Biogen shareholders will be glad to know that the main goal of the 2,700-patient phase 3 program is improvement on the CDR-SB test at 78 weeks, with mini-mental state exam improvement relegated to secondary endpoint status. If CDR-SB results from the smaller trial are repeated in the larger population at the expected data readout expected around February 2020, Biogen stock will soar.
Gilead Sciences has been expanding its clinical stage pipeline with promising candidates, but I think its most important asset launched near the end of the second quarter. There are about 3.5 million Americans and about 180 million people worldwide infected with one of six strains of hepatitis C, and Gilead's Epclusa is the only pill approved to treat them all.
Incoming competition from Merck & Co. and AbbVie has pressured Gilead's pricing power for its HCV antivirals, but healthcare providers in the U.S. are finding it increasingly difficult to restrict the pricey treatments to the sickest patients. In other words, demand for HCV antivirals should rise substantially, and Gilead is the clear leader in the space.
Value and profit sharing
At about 17.9 times trailing earnings, Biogen is trading at a lower multiple than the average stock in the benchmark S&P 500 index, but Gilead Sciences stock is silly cheap at just 6.8 times trailing earnings. It's cheap because sinking sales figures for HCV antivirals launched ahead of Epclusa's approval have the market convinced the company reached a peak it won't return to for quite some time.

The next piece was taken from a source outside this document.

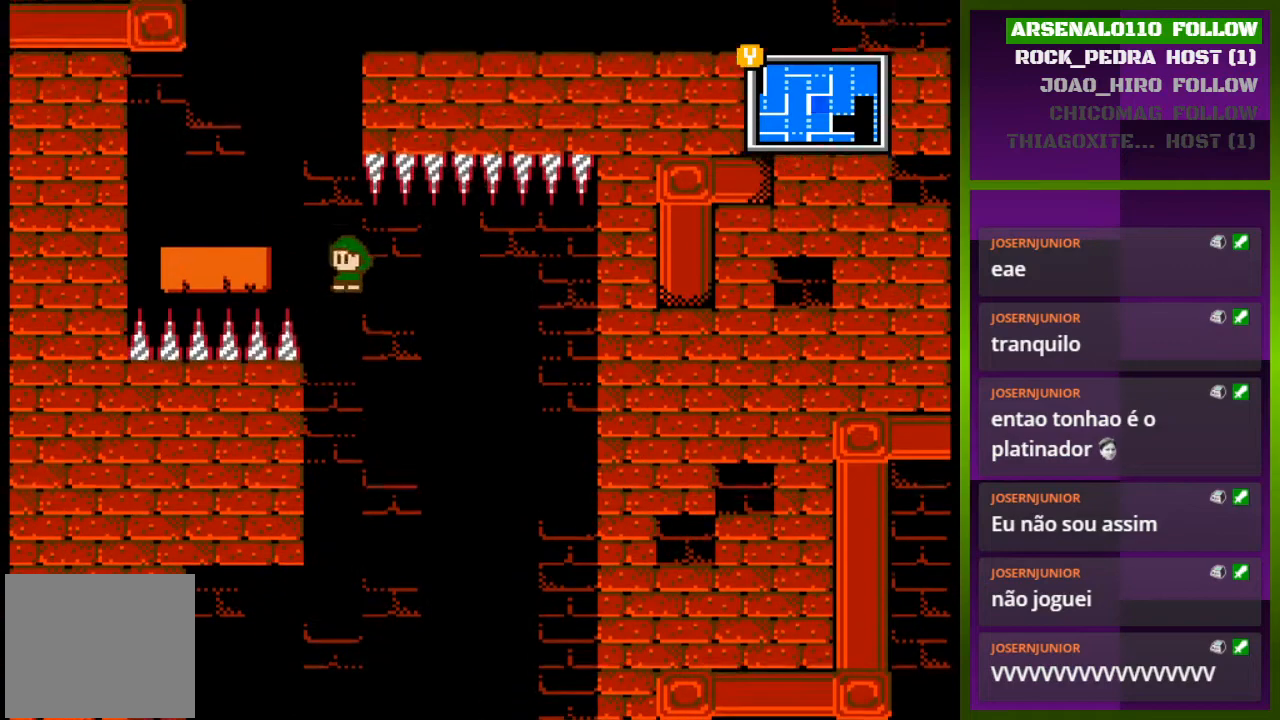
{"buttons": [], "events": [[133, "CROSS", "down"], [300, "CROSS", "up"], [467, "DPAD_LEFT", "up"]]}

I think the market is wrong, and it looks like Gilead does, too. Instead of using its massive cash flows to bloat up with huge acquisitions, it's been repurchasing its own shares at a mind-blowing pace. In just two years the company has reduced its outstanding share count by 13%, from about 1.53 billion at the end of June 2014, to just 1.33 billion at the end of this June.
Biogen has also been returning profits to shareholders, but its recent $5 billion repurchase authorization pales in comparison to the $12 billion repurchase authorization Gilead's board approved in February. Throw in Gilead's recently initiated dividend that currently offers a yield of about 2.4%, and the antiviral champ clearly has the upper hand when it comes to distributing profits to shareholders.
As much as I would love to hang a gold medal around Biogen's neck, success for its Alzheimer's program is still questionable. With Epclusa's launch in progress, an ultra-low valuation, and a juicy dividend, I have to call Gilead Sciences stock the better buy -- although I wouldn't criticize anyone for buying shares of both.